The electric motor I used is not flat at the rear and it made it a bit difficult to glue the Solar Panel directly. To achieve a flat surface where to stick the solar panel, I had to design a coupler. Using silicone glue, I initially attached the coupler to the motor body. Then, I placed more glue on its surface and glued the solar panel. To make it symmetrical with respect to the vertical axis of rotation, I had first determined its center and made a mark at 10.5mm offset. This mark served as my guide in the previous operation. To allow the set to dry, I left it overnight with a weight on top that temporarily fixed the whole set.

If you prefer, you can use an on / off switch and perhaps a polarity reversal switch. In my case I omitted them to simplify the construction, but they can be useful. Also giving the little ones the possibility to use a screwdriver and exchange the polarity in the cables, can be educational and motivating. Depending on the connection, this toy will go forward or in reverse. The use of connectors may also be helpful. This connection is very simple and there are many ways to do it. When you finish, fix the loose cables with cable ties and hot silicone.

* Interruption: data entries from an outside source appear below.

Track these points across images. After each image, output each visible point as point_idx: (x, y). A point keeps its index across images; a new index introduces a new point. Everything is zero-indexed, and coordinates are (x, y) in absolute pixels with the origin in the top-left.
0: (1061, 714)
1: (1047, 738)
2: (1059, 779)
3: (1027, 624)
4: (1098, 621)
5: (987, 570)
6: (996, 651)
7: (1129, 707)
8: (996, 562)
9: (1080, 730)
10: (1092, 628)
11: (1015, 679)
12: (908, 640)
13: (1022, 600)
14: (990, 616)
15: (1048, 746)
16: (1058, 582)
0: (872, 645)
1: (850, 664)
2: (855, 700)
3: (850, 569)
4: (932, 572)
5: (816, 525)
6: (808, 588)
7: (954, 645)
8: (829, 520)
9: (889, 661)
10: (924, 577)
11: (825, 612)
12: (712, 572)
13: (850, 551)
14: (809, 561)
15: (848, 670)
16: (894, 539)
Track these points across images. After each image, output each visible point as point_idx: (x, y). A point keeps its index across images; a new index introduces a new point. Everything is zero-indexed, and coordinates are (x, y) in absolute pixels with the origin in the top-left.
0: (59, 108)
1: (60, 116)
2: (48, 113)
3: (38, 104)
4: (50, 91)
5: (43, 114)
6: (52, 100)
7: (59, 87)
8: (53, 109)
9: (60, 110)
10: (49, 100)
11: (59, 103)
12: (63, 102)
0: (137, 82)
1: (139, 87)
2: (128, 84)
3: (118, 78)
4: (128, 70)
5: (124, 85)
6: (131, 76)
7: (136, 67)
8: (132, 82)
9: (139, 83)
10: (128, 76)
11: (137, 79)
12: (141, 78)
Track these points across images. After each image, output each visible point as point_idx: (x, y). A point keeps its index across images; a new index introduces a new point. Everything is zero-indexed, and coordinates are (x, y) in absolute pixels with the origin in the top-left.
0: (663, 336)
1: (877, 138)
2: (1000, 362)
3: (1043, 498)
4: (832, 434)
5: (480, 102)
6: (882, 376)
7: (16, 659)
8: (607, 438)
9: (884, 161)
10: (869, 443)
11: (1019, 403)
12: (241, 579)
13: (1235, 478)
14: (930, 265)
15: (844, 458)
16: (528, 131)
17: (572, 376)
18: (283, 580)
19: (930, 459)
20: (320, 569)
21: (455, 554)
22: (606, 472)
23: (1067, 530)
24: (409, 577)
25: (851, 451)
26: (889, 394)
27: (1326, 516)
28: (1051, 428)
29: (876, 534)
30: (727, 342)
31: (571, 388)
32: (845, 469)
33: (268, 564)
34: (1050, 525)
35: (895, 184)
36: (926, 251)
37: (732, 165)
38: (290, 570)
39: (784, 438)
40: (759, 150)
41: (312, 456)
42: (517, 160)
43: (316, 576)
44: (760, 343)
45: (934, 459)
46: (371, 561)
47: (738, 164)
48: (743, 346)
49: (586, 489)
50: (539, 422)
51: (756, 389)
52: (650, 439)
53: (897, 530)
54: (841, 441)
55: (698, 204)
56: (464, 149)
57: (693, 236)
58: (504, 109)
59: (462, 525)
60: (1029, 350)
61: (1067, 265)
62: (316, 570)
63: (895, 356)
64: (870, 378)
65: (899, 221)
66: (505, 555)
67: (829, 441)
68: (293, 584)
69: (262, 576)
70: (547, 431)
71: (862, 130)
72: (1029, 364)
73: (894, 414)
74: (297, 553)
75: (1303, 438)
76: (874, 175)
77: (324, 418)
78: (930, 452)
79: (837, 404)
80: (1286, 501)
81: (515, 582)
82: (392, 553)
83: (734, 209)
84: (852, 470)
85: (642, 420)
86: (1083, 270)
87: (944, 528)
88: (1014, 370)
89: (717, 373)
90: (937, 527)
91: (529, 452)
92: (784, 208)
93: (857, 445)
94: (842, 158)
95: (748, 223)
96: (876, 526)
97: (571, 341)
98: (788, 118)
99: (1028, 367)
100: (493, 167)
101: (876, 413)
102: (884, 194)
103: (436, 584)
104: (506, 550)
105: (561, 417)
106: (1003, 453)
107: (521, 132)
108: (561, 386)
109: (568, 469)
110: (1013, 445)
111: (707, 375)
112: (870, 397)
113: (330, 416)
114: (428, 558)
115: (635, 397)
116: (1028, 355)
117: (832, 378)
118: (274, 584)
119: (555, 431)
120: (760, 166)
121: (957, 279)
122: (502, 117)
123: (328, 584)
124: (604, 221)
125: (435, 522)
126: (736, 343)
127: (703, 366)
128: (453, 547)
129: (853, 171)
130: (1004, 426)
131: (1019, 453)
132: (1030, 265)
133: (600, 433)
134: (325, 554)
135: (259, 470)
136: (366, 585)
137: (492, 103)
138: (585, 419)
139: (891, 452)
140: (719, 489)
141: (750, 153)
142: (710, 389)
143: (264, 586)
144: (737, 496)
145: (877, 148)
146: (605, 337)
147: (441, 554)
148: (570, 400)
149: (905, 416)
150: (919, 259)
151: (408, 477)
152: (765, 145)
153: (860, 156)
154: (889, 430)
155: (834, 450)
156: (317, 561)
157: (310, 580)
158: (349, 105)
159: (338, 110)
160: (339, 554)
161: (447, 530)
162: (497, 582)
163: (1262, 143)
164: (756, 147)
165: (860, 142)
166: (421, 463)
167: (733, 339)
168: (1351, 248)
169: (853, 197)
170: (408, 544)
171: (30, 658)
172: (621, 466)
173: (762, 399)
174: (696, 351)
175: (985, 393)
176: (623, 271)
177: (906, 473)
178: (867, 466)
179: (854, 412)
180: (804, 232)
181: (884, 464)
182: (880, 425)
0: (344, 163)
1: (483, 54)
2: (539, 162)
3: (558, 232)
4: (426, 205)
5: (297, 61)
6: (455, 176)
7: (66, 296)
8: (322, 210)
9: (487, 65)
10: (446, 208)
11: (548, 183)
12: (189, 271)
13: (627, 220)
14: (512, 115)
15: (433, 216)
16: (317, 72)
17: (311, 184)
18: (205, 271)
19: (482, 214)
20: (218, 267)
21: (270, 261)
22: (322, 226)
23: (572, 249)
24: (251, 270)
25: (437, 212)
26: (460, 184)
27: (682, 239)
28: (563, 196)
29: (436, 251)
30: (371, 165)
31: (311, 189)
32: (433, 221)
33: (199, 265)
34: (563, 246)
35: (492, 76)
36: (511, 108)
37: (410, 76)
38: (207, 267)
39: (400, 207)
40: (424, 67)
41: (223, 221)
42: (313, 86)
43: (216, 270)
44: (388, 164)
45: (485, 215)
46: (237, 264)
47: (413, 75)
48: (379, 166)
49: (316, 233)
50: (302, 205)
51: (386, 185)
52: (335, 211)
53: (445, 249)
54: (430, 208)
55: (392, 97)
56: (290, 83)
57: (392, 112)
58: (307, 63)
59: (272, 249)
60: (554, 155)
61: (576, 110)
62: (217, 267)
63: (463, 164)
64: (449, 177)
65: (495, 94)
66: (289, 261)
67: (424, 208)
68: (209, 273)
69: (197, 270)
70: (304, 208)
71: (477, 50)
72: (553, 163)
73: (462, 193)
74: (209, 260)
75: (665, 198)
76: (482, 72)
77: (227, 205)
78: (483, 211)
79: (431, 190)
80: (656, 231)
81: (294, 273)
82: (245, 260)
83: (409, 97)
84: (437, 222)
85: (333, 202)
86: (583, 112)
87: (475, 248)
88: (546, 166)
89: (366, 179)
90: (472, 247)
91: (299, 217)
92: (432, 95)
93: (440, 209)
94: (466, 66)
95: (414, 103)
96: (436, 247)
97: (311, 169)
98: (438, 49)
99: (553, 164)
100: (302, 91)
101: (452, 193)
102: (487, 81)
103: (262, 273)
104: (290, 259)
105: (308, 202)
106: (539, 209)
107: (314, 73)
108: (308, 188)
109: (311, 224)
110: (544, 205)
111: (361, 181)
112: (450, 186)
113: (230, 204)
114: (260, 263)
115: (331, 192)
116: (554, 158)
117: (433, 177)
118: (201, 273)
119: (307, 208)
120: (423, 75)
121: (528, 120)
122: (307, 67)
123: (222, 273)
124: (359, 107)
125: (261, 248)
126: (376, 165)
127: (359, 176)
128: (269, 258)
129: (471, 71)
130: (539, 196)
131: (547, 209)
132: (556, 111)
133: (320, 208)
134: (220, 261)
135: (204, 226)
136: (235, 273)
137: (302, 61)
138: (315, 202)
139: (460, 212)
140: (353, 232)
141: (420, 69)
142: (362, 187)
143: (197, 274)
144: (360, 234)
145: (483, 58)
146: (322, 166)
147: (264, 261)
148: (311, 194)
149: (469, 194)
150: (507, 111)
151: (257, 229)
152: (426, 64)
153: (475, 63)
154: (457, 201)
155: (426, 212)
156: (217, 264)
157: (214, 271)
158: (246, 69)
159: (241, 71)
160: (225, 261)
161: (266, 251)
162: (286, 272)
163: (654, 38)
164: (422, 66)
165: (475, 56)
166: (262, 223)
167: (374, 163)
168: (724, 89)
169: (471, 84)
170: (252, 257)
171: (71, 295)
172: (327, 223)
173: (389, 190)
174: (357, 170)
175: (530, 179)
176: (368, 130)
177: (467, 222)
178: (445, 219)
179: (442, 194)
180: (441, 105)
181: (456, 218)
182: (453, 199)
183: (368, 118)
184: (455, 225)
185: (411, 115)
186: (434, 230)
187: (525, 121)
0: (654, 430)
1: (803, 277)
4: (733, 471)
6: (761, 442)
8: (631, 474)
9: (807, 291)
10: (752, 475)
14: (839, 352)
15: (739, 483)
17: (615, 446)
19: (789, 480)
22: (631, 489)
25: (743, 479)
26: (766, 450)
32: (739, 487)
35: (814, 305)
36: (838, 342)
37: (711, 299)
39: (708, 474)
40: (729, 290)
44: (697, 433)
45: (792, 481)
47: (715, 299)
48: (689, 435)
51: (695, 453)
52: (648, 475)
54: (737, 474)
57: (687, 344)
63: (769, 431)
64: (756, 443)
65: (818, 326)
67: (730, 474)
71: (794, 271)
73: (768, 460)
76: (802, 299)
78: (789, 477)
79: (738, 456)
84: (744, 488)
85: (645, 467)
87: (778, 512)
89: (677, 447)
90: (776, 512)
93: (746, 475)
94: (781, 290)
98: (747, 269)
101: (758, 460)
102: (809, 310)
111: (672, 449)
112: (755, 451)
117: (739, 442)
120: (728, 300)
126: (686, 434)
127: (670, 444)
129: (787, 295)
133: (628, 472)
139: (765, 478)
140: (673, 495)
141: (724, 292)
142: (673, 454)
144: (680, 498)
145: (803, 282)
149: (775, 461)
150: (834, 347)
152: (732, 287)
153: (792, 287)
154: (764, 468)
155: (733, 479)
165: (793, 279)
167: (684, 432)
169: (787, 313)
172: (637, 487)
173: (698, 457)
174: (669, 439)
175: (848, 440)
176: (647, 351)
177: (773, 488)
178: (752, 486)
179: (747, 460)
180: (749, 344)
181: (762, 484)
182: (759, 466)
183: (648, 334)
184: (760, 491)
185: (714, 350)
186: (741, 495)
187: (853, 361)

Having carried out this project has been very interesting to me. I was always scared that it wouldn't work, but luckily it exceeded my expectations. I think I will use it a lot as a means of teaching tool with my children when certain doubts arise from the school environment. During the tests we enjoyed the fact of the possibility of load that this toy has, since it was able to move the weight of a rock and a little more!

This new project is an attractive way to stimulate the imagination and to see what is usually established from a different perspective.

I hope you found it interesting! Good luck!